New Delhi, Oct. 24: Sister Meena became India’s Mukhtaran Mai when she appeared in public today to speak out about her rape and demand justice.
Face partly covered and voice choking, the Orissa nun recounted before the media in Delhi how one man “stepped on my right hand and another on my left hand and then a third person raped me” during a mob attack on Christians on August 25. She was then paraded “half-naked” for about a kilometre in riot-scarred Kandhamal district.
Declared “absconding” by Orissa police who said they sent three teams but could not find her, Sister Meena denounced the force as “biased” and “friendly” with the attackers.
“I was raped and I now don’t want to be victimised by the Orissa police,” she said, demanding a CBI inquiry.
Reading from a three-page statement she is said to have written herself, Sister Meena said the Orissa government had failed to stop crimes. She took no questions.
It is very unusual in India, or Pakistan, for a rape victim to step out in the media glare to seek justice. Mukhtaran Mai became a symbol of strength for Pakistani women after she spoke out against her gangrape in 2002. She even wrote a blog on the BBC website in 2006, where she said: “I’ll fight as long I’m alive. Some evils are centuries old and deep-rooted and it won’t be easy to rid society of them.”

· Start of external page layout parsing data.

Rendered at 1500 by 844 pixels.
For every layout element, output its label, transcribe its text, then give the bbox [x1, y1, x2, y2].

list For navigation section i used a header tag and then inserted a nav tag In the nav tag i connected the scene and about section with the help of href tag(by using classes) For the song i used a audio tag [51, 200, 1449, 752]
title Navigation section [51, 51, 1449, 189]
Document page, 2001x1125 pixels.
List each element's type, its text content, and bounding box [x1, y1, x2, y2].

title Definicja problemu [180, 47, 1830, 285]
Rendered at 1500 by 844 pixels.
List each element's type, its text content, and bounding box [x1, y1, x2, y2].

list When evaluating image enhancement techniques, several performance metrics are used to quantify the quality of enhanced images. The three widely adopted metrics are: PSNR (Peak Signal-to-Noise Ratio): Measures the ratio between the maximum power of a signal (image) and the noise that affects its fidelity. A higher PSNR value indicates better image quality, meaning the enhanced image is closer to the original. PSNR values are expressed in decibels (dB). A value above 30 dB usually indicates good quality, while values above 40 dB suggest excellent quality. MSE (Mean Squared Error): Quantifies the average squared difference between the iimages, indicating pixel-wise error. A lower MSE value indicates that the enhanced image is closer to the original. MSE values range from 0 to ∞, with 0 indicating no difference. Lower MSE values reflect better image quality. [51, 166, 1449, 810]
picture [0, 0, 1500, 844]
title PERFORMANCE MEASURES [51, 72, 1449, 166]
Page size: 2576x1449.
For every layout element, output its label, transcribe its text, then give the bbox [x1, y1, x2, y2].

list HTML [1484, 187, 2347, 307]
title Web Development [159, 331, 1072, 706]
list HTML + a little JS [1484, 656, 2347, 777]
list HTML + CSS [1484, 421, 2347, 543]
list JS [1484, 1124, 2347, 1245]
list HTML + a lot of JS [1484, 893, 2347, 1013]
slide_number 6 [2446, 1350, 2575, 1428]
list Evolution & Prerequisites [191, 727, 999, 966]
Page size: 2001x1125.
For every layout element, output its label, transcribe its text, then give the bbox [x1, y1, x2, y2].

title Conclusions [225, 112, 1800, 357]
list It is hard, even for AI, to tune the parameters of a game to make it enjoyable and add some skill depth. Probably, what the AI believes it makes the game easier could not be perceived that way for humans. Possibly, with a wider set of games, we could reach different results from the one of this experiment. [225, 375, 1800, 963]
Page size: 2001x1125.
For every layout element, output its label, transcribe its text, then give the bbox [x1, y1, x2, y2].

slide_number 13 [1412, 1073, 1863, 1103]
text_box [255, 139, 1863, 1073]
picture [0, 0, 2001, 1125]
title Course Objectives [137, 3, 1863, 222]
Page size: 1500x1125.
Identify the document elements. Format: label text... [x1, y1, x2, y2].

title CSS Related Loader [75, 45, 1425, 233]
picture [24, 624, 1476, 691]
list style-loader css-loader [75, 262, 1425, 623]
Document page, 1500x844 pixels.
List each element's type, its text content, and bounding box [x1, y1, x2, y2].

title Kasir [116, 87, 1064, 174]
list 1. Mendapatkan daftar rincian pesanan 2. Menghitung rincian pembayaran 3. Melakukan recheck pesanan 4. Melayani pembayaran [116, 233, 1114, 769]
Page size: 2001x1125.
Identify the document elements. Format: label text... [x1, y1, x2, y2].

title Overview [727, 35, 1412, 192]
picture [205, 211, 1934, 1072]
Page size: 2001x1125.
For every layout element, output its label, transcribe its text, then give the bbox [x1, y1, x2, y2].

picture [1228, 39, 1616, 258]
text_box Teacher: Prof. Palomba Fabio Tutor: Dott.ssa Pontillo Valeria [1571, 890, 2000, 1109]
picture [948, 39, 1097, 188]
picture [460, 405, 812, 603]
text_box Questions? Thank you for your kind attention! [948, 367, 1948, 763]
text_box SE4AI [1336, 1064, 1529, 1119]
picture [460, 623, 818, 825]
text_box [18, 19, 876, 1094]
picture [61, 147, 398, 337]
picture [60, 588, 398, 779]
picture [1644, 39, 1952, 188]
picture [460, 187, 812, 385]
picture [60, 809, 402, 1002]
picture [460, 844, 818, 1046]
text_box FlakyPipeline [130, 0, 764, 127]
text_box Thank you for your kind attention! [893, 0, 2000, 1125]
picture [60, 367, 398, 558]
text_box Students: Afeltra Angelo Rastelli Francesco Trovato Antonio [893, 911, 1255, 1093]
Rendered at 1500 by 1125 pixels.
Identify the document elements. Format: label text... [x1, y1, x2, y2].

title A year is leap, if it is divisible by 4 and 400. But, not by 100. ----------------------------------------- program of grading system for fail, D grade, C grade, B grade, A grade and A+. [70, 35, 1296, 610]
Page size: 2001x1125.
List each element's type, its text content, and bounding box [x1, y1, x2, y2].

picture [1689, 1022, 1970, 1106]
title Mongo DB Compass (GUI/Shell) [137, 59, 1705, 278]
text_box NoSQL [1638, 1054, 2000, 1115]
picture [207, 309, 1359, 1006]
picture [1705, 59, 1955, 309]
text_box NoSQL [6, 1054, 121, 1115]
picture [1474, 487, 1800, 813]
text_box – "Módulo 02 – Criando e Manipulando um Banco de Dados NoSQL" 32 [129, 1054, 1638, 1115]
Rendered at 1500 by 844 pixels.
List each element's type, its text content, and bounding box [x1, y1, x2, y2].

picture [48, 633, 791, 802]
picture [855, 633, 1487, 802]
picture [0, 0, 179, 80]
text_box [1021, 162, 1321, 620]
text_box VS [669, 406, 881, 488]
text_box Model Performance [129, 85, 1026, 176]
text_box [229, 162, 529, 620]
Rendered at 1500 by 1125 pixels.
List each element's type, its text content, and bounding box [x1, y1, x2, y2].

Sister Meena’s news conference came two days after the Supreme Court ruled out a CBI inquiry into the rape and asked her to co-operate with the police investigation. The court observed that the victim had left the area and was refusing to participate in the test identification parade, although nine persons had been arrested.
The nun said she fled Orissa because she did not trust the police. “I narrated everything to the police, how I was attacked, raped. However, the police did not help me,” she said. They even warned her “of the consequences” of filing an FIR.
“After the rape, I tried to hide but I was traced out. I could hear people shouting that at least 100 people should rape me,” the nun said, adding she was then tied by a rope and made to walk “half-naked” while the mob continued to torment her.
“About a dozen Orissa state armed policemen” saw her being paraded by the mob but did nothing in spite of her pleas, Sister Meena said, adding she had even gone and “sat between two policemen but they did not move”.
Orissa’s Naveen Patnaik government had been repeatedly asking church leaders to co-operate with the interrogation and let the nun identify the arrested.
“How can a rape victim go back to the state which has failed totally to ensure safety and security of its citizens?” asked John Dayal, senior Christian leader and member of the National Integration Council. He said Christian leaders were planning to ask the Supreme Court to review its ruling.